Parece que estamos diante de um Salmo messiânico. Portanto, essas promessas de livramento e glorificação são dirigidas em primeira mão ao Messias, o escolhido de Deus. Ele é o mediador de todos aqueles que desejam se achegar a Deus e encontrar socorro em ocasião oportuna. Por que o Protegido de Deus experimentou tanto as aflições e os ataques dos inimigos quanto a salvação de Deus ele pode intervir por nós eficazmente.

Não é em vão que esse Salmo termina com a palavra (יְשׁוּעָה, Yeshua) que remete a seu nome: Jesus, a nossa salvação.

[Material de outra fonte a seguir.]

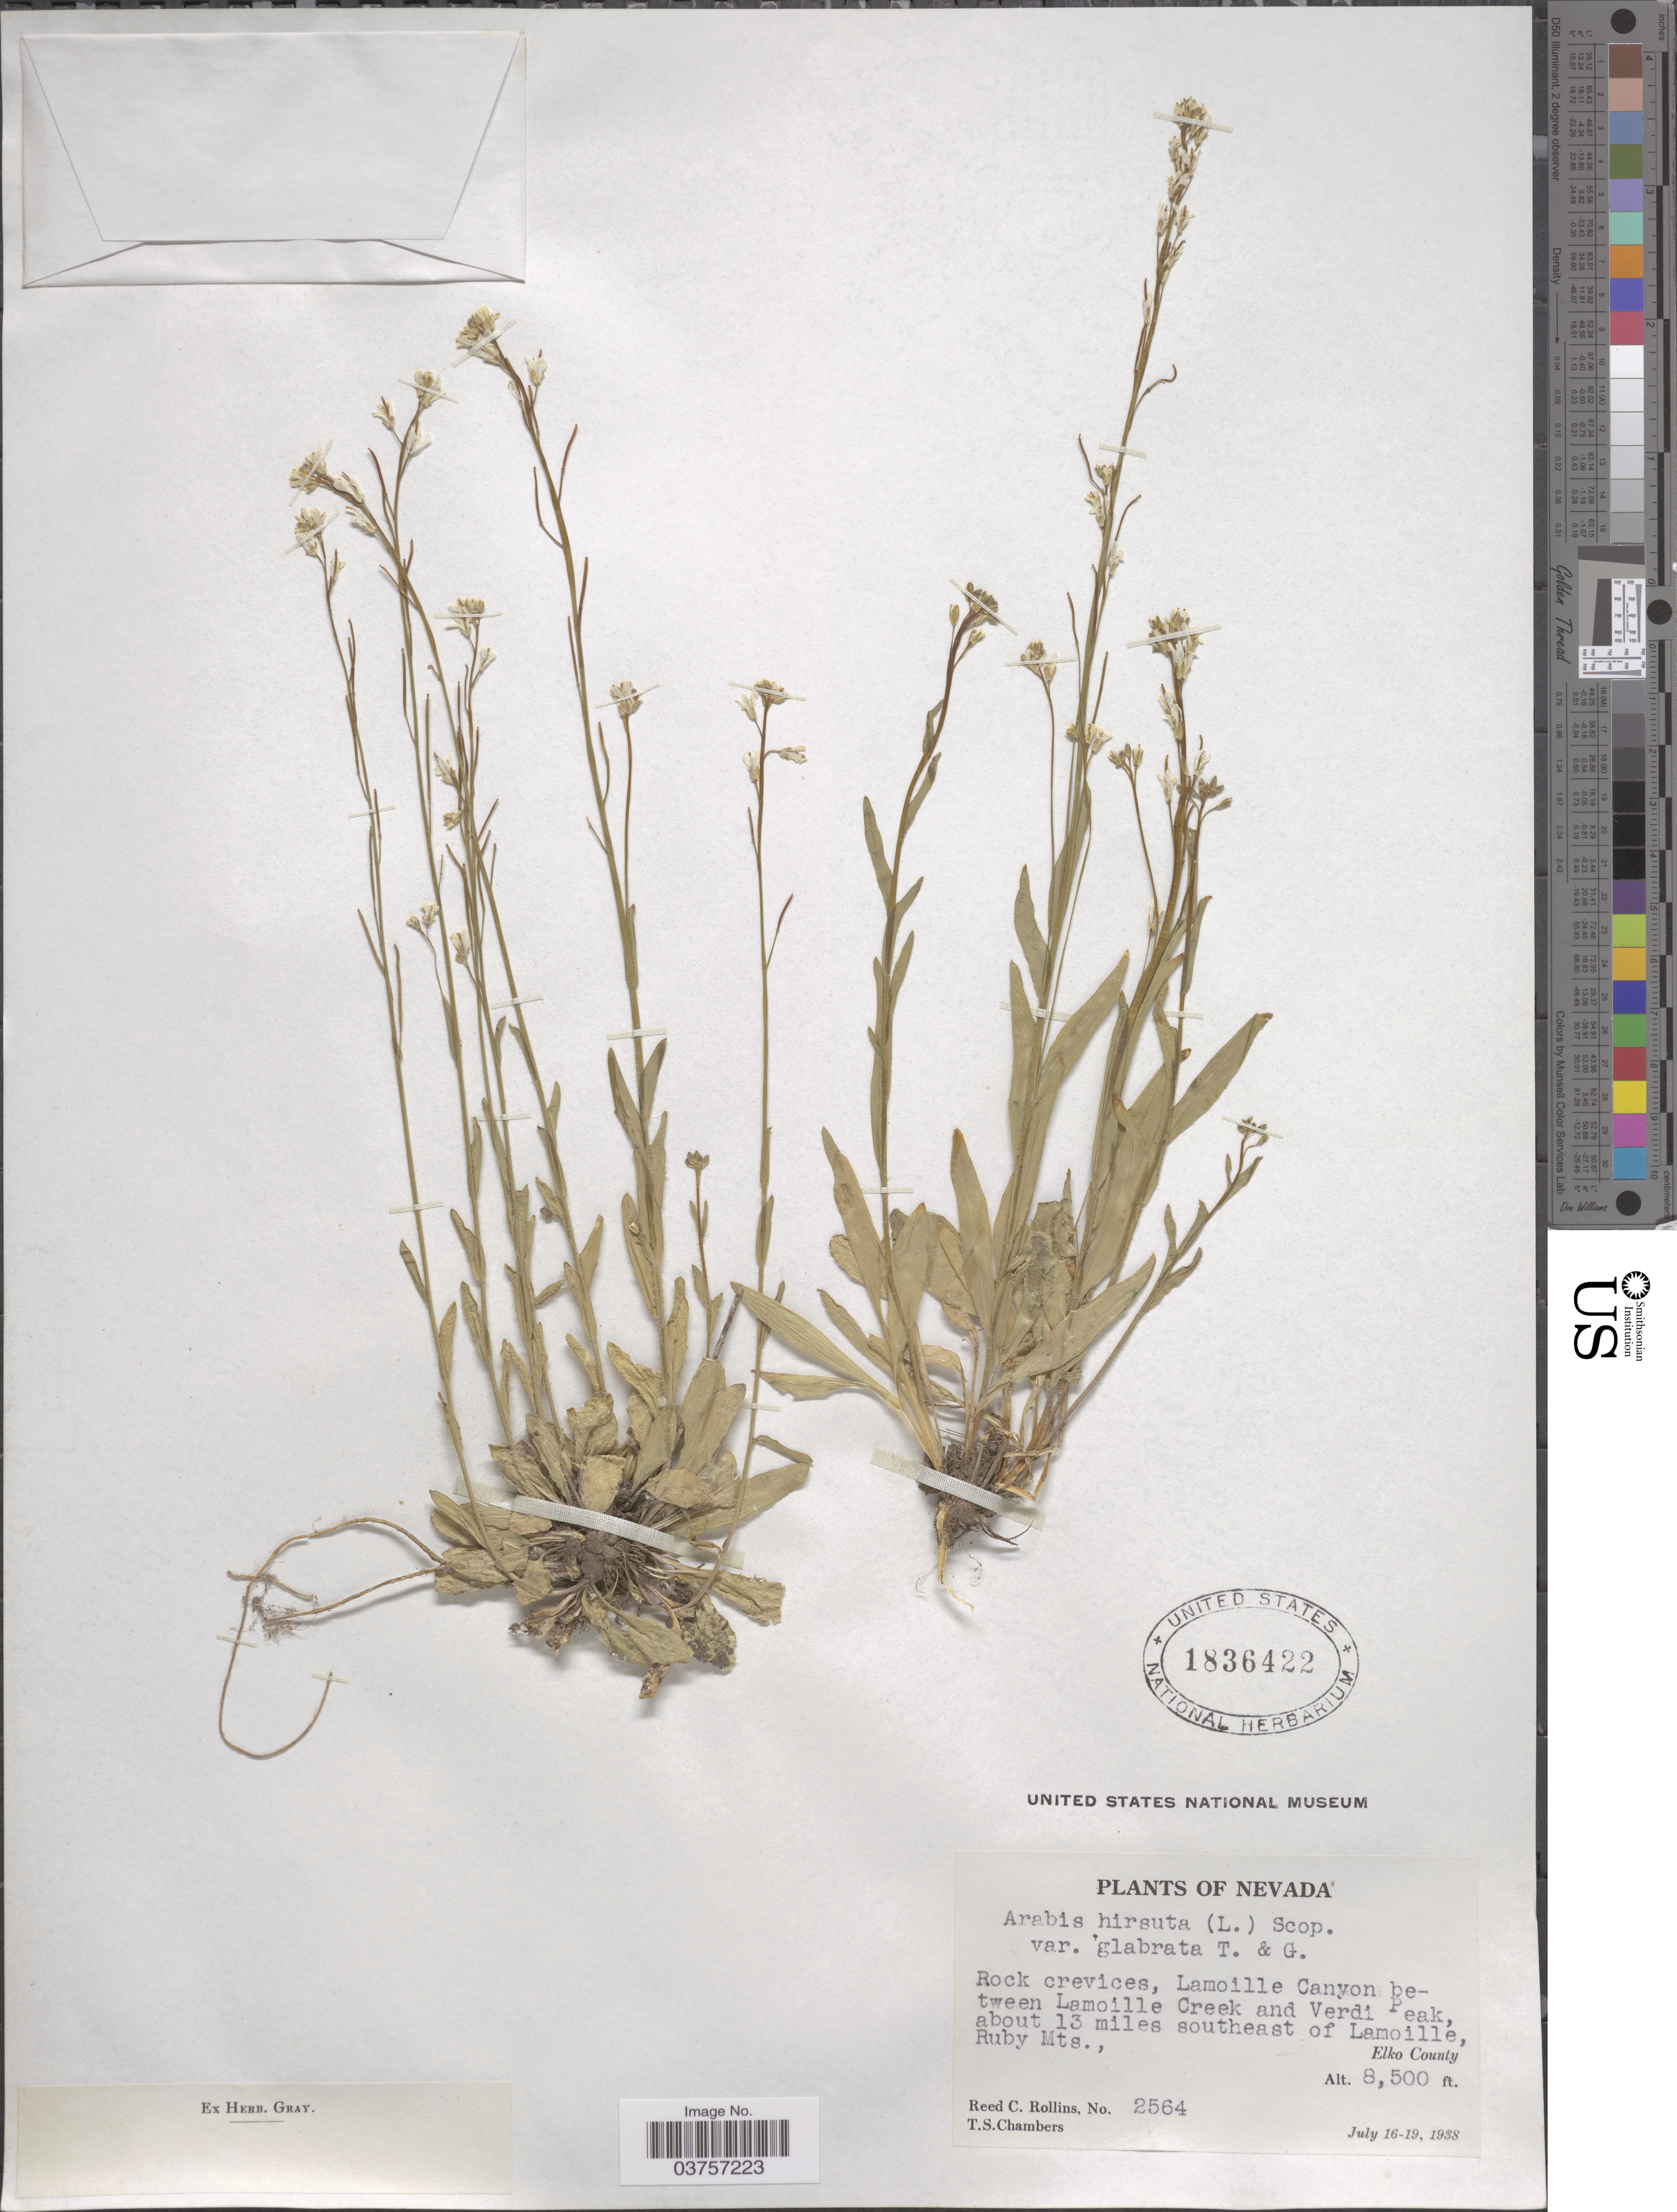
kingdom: Plantae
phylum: Tracheophyta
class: Magnoliopsida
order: Brassicales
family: Brassicaceae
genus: Arabis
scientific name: Arabis hirsuta var. glabrata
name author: Torr. & A. Gray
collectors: R. C. Rollins & T. Chambers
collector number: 2564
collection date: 1938-07-16/1938-07-19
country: United States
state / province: Nevada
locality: Lamoille Canyon between Lamoille Creek and Verdi Peak, about 13 miles southeast of Lamoille Ruby Mts. Elko County.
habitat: rock crevices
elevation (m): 2591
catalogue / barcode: US 1836422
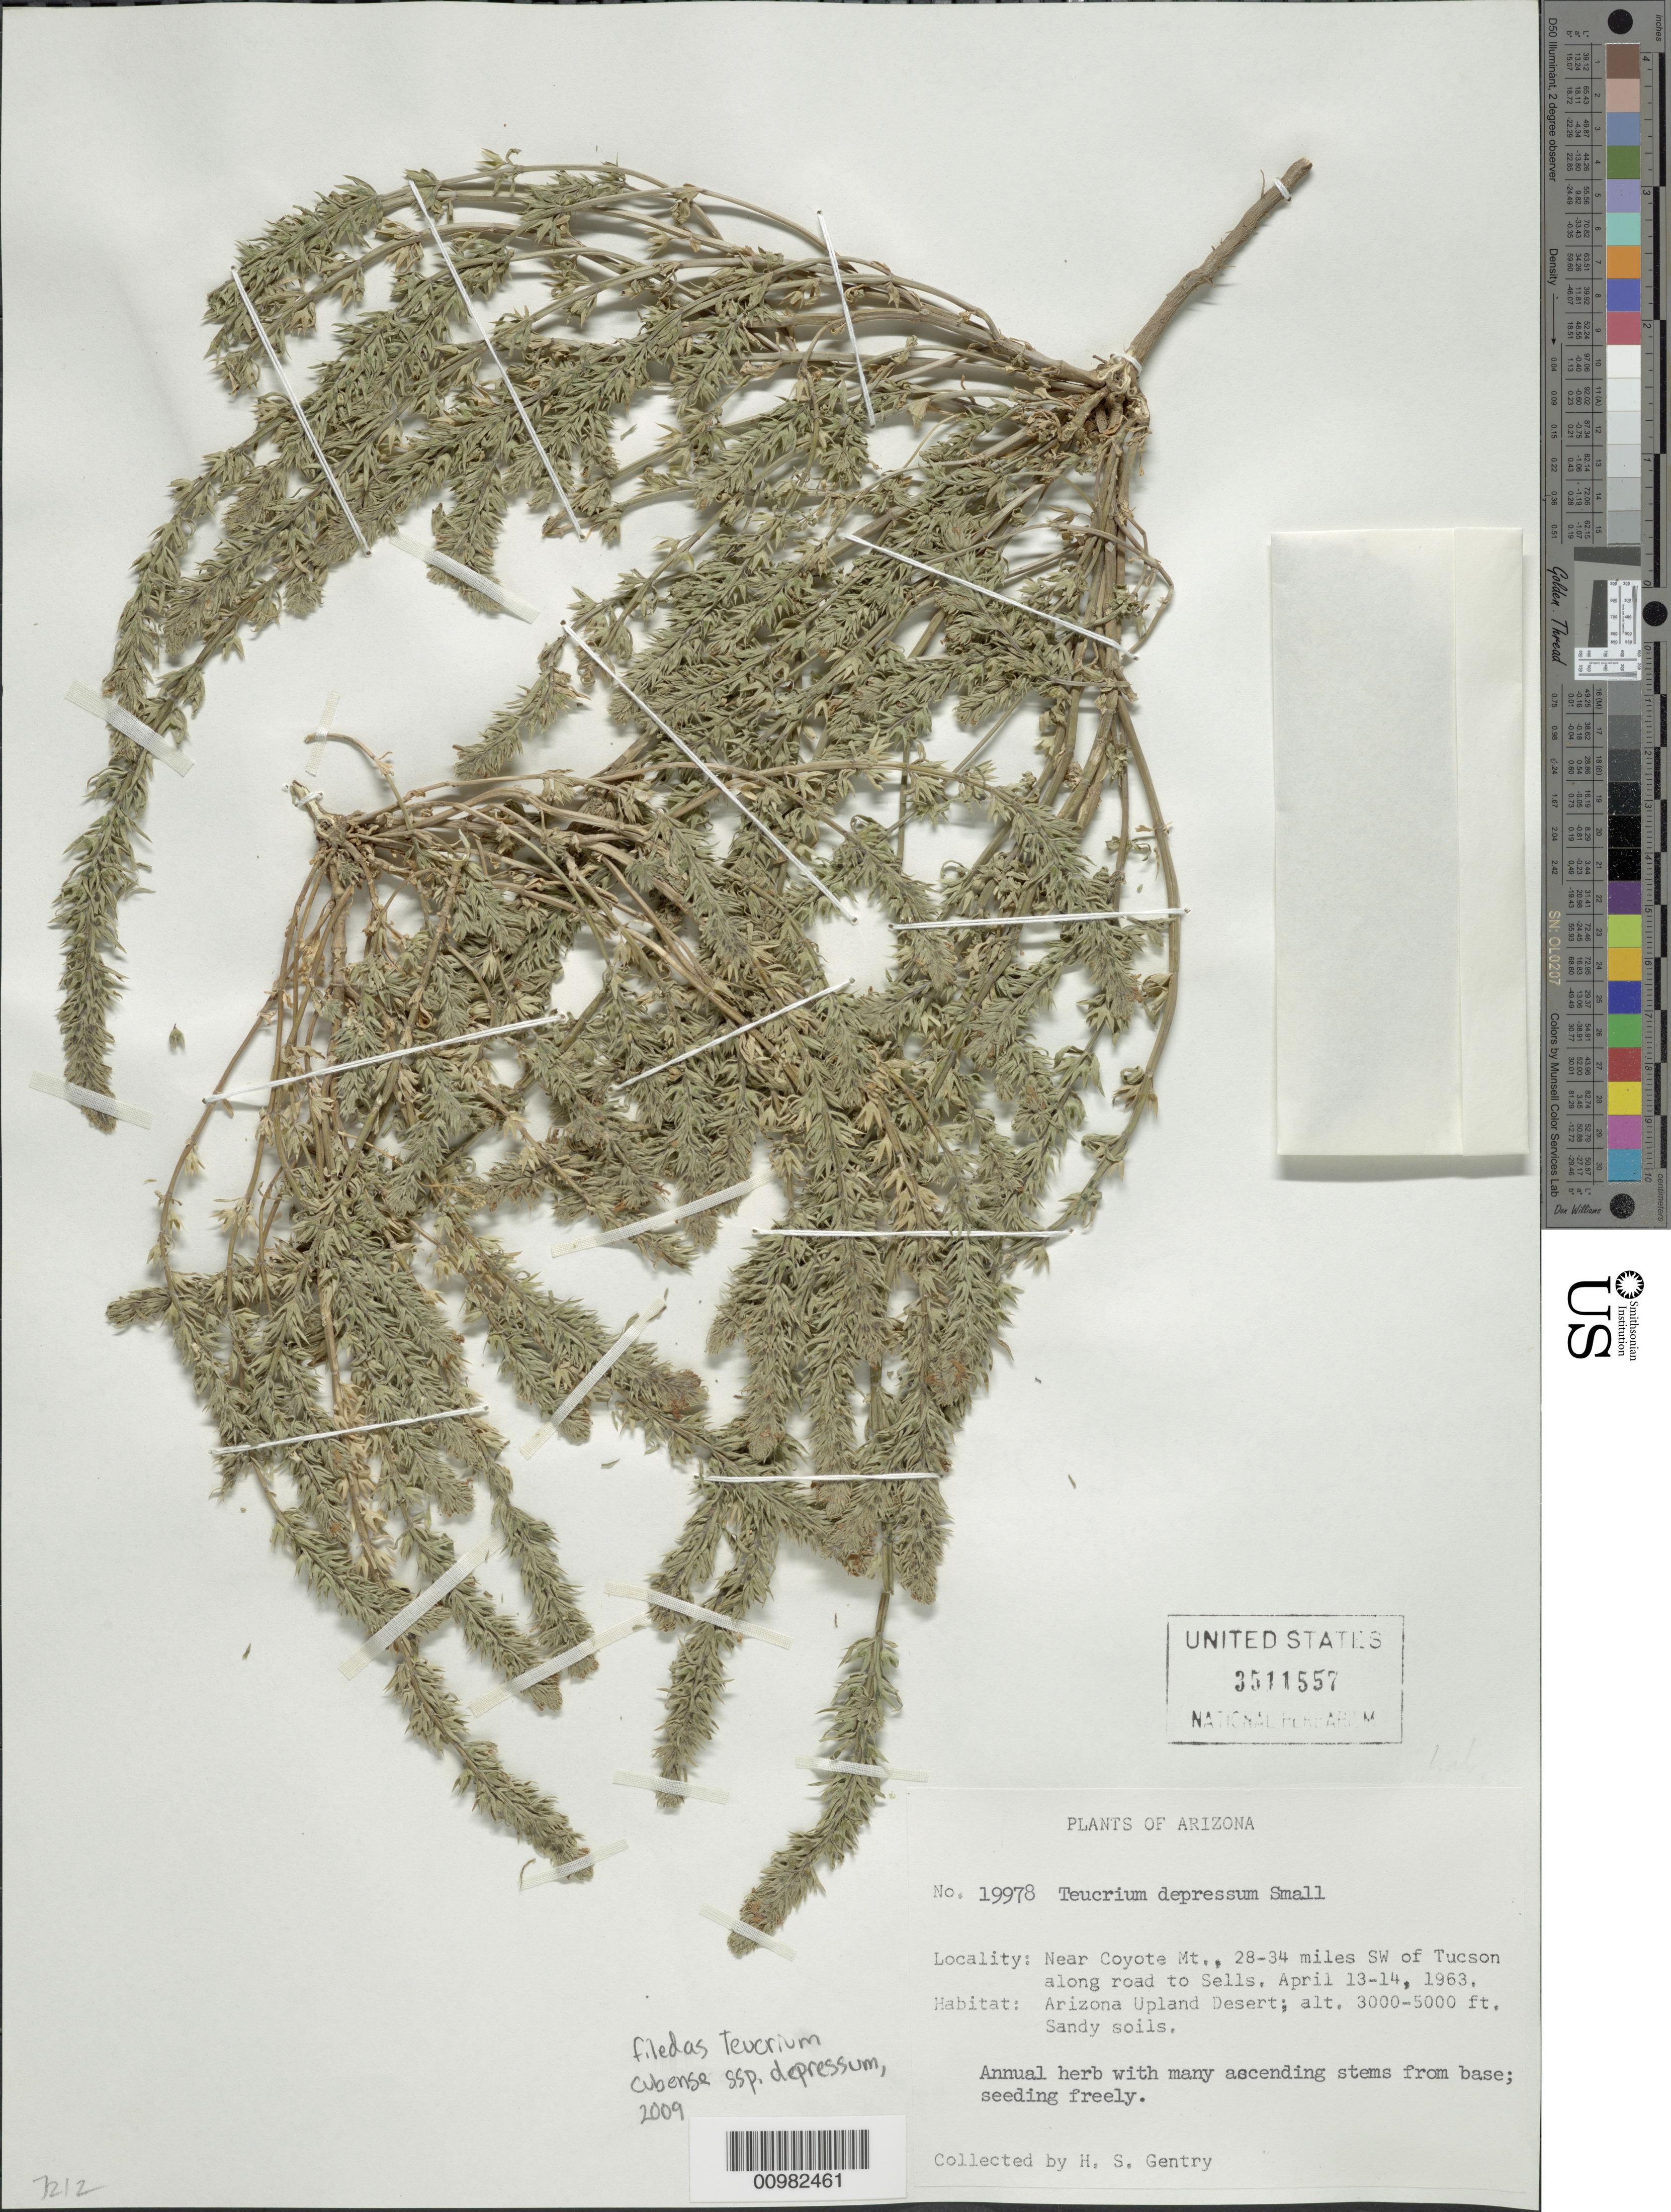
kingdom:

As pessoas estão prontas a reconhecer um inimigo invisível quando veem suas investidas destruidoras, mas deveriam muito mais estar cientes de que há um Deus em quem podemos nos refugiar. Deveríamos estar igualmente prontos a admitir que há realidades espirituais assim como há realidades físicas que não vemos. Talvez por não verem dessa forma as pessoas têm um conceito acerca de Deus em que, por ser ele invisível, o tratam como se ele fosse uma ameaça. Mas não é dessa forma que aprendemos de Deus quando olhamos para Cristo. Nele o amor foi revelado, a salvação foi garantida, nossa libertação assegurada e nossa glorificação alcançada. Ele triunfou sobre todos os seus e os nossos inimigos: o diabo, o pecado e a morte. Jesus experimentou tudo isso por nós para que tivéssemos a certeza de que Deus realmente é Altíssimo Refúgio para aqueles que nele confiam.